Streak calculation in PostgreSQL

postgresql

23 Apr 2023

A lot of online services use streaks as an element of gamification so that a user maintains a certain behavior. In Duolingo for example you can keep a streak of continuous days of learning.

To calculate such streaks, you could use a loop and a days counter to iterate over the streak relevant elements. Depending on the size of the data, this could become pretty slow to calculate pretty fast.

A more efficient way to calculate streaks is to let the database do this job for us. PostgreSQL has a nice feature called window functions which can make use of the ROW_NUMBER().

Let’s assume we have some online service for cars and we want to create a streak for days when the car was moved less than 20km. In this example we could have such a table: car_daily_usages(id, car_id, day, distance).

If we now get all daily usages of a car and assign a row number to each row, we can subtract the row number from the day and all days that belong to the same streak will have the same result for this calculation, even though the result of this calculation is kind of meaningless as it depends on the full result of the query and not on the streak itself. Before providing the SQL query, let’s explain the strategy a bit more.

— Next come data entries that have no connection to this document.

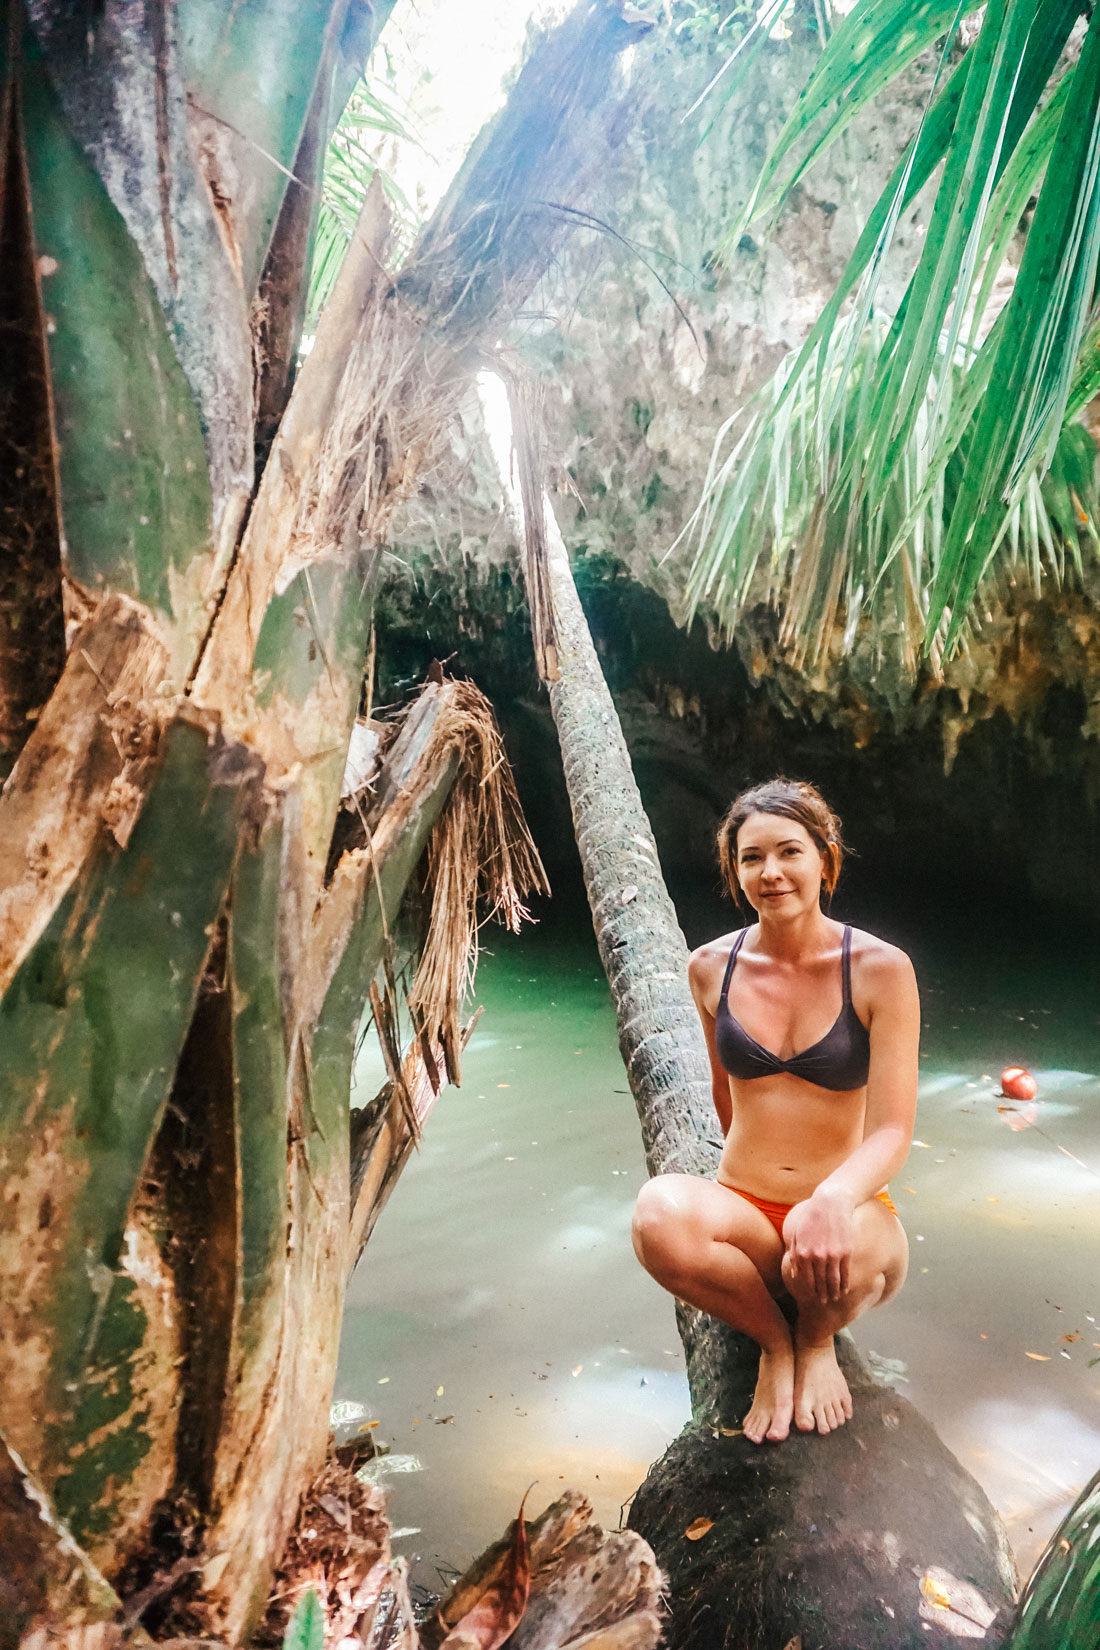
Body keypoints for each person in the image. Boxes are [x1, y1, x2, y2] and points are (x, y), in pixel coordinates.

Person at [631, 778, 919, 1444]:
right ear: (735, 873)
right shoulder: (710, 967)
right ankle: (775, 1343)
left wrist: (830, 1198)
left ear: (826, 858)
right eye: (751, 858)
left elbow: (894, 1130)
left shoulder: (880, 969)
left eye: (789, 851)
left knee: (825, 1260)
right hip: (748, 1214)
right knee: (655, 1218)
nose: (771, 872)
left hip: (846, 1219)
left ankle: (817, 1340)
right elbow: (724, 1095)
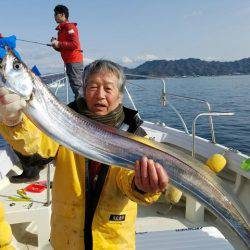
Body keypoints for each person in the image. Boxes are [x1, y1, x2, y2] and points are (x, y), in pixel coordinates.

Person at [0, 60, 169, 249]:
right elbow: (37, 146)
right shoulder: (63, 122)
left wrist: (140, 185)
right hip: (66, 240)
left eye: (108, 88)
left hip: (112, 242)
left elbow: (127, 179)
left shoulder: (135, 136)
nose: (100, 95)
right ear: (83, 90)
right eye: (93, 87)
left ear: (120, 96)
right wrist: (14, 122)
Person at [0, 34, 47, 182]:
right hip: (16, 97)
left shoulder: (5, 53)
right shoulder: (8, 48)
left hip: (17, 97)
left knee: (20, 131)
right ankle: (31, 169)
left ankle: (31, 170)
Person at [51, 5, 84, 99]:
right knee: (75, 86)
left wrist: (59, 43)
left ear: (62, 14)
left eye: (55, 14)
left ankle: (83, 110)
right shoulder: (61, 30)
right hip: (69, 61)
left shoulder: (69, 27)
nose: (54, 16)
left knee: (78, 87)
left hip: (74, 60)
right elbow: (61, 48)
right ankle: (81, 107)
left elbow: (75, 44)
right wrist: (55, 45)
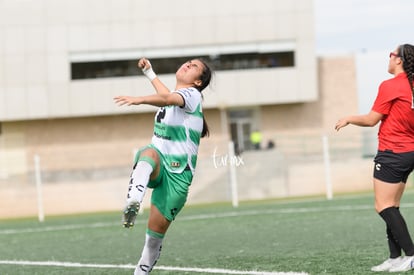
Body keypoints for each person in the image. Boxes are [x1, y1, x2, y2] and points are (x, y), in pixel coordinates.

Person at [114, 57, 212, 274]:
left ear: (198, 82)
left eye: (194, 66)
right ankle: (134, 199)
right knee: (147, 153)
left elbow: (167, 97)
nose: (187, 64)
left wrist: (138, 99)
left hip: (177, 178)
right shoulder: (176, 99)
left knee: (152, 241)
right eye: (188, 62)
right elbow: (167, 96)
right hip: (159, 162)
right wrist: (149, 72)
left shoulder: (193, 96)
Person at [335, 44, 414, 273]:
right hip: (408, 153)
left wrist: (349, 117)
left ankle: (410, 254)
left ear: (399, 60)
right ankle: (395, 257)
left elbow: (371, 120)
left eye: (391, 55)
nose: (388, 58)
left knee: (383, 206)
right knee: (393, 206)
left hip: (392, 152)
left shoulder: (390, 85)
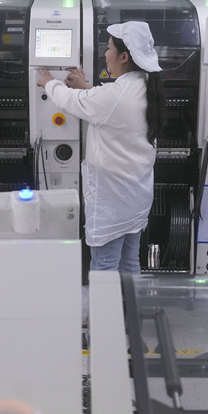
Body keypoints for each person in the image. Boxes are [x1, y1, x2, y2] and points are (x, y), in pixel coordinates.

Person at [36, 21, 166, 273]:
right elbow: (111, 106)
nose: (105, 54)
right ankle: (129, 300)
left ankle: (106, 302)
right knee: (130, 263)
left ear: (124, 57)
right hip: (136, 199)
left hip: (112, 203)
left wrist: (49, 82)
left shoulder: (115, 96)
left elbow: (69, 100)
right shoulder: (145, 83)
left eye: (108, 49)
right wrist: (86, 88)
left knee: (104, 269)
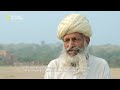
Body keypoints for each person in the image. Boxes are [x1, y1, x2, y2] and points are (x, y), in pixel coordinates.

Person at [44, 13, 111, 79]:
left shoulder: (100, 66)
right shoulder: (54, 66)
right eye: (67, 40)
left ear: (87, 41)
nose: (70, 45)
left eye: (75, 39)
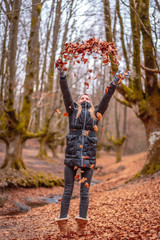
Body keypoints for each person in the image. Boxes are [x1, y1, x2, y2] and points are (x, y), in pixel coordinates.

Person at [55, 64, 129, 234]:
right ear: (78, 100)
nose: (84, 98)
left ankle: (81, 226)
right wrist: (62, 74)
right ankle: (63, 226)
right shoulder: (72, 110)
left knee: (84, 192)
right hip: (71, 156)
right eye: (82, 97)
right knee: (68, 189)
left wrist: (116, 80)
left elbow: (107, 96)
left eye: (87, 97)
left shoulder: (97, 113)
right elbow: (66, 93)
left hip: (88, 157)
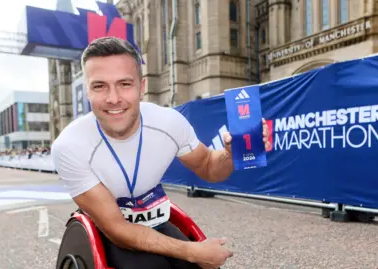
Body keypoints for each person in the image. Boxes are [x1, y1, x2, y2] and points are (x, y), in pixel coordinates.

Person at [51, 37, 271, 269]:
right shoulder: (69, 145)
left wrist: (229, 154)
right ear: (87, 91)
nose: (113, 98)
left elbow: (208, 166)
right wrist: (194, 251)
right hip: (107, 227)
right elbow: (117, 230)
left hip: (152, 216)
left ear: (141, 87)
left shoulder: (169, 122)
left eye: (125, 84)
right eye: (99, 86)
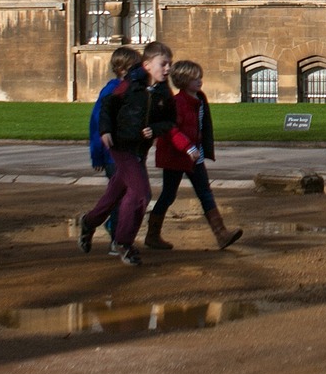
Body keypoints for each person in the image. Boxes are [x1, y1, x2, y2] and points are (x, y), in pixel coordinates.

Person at [77, 41, 174, 267]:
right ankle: (123, 242)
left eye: (170, 64)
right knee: (141, 193)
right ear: (148, 65)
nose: (168, 69)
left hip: (140, 149)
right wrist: (105, 130)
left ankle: (89, 222)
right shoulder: (129, 84)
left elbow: (170, 120)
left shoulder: (163, 90)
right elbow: (107, 107)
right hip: (121, 146)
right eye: (164, 64)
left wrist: (156, 129)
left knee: (115, 194)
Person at [145, 60, 242, 251]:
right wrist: (188, 148)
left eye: (200, 76)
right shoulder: (177, 102)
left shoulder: (200, 98)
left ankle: (221, 234)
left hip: (193, 155)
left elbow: (201, 127)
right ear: (183, 80)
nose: (200, 80)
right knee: (168, 195)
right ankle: (152, 234)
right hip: (176, 156)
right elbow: (172, 130)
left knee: (205, 192)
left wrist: (199, 149)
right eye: (194, 77)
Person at [87, 45, 139, 251]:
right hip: (112, 157)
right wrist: (97, 156)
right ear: (123, 69)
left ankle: (113, 229)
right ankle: (116, 238)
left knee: (125, 195)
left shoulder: (134, 90)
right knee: (121, 197)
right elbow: (97, 124)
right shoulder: (111, 90)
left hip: (128, 155)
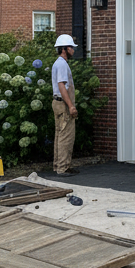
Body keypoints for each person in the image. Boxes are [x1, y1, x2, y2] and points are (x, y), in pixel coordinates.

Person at [50, 33, 80, 176]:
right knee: (66, 136)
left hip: (57, 103)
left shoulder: (58, 63)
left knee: (59, 135)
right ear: (65, 49)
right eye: (71, 47)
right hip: (63, 104)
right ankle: (63, 168)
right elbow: (62, 86)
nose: (73, 50)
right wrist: (71, 106)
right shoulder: (62, 64)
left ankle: (58, 165)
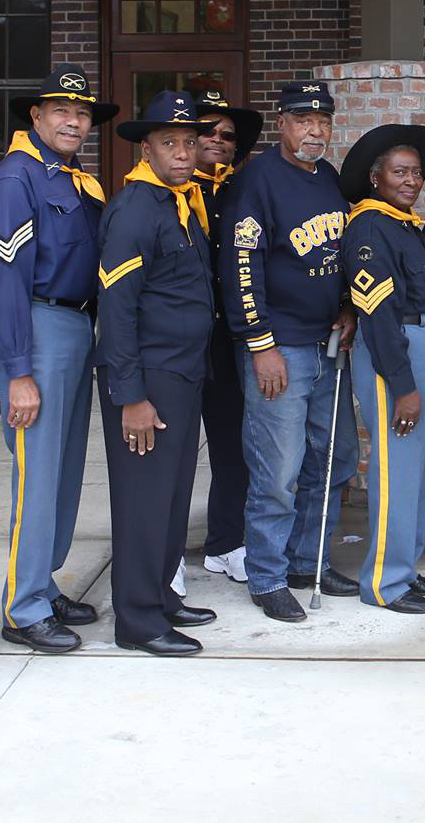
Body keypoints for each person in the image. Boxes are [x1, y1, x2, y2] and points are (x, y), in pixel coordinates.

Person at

When providing example values for days that qualify for a streak, the row numbers and the resulting calculation, it becomes clear how it works:

row number  day         calculated day

         2023-03-02  2023-02-01
         2023-03-03  2023-02-01
         2023-03-04  2023-02-01

         2023-03-10  2023-03-06
         2023-03-11  2023-03-06
         2023-03-12  2023-03-06
         2023-03-13  2023-03-06

For the first streak, the days minus the row numbers will always result in 2023-02-01 and in the second streak, it will always result in 2023-03-06. However, this is only true for this result set. If there was another streak before, the calculated days would be different, but the same rows would still have the same calculated days. So we can think of the calculated days an identifier of a streak group. We could also hash that value to make sure it’s not confused with a date. With that result, we can aggregate by the calculated day aka streak group and get a start date and end date for a streak, as well as a days count by using the normal PostgreSQL aggregation functions.

In order to make this calculation work in a single query we have to use common table expressions to make use of the row numbers and calculated streak groups.

WITH
-- Get a result set with streak groups
car_daily_usages_with_streaks AS (
  SELECT
    *,
    (day - ROW_NUMBER() OVER (ORDER BY day)::integer) AS streak_group
  FROM car_daily_usages
  WHERE car_id = 'example-car-id'
    AND distance < 20
  ORDER BY day
),

-- Aggregate the streak groups and filter out single days
streak_groups AS (
  SELECT
    MIN(day) AS start_at,
    MAX(day) AS end_at,
    COUNT(*) AS days_count
  FROM car_daily_usages_with_streaks
  GROUP BY streak_group
  HAVING COUNT(*) >= 2
)

SELECT *
FROM streak_groups

NOTE: if we get the row number over the car ID and group the streak groups also by car ID, we can get all streaks for all cars in a single query.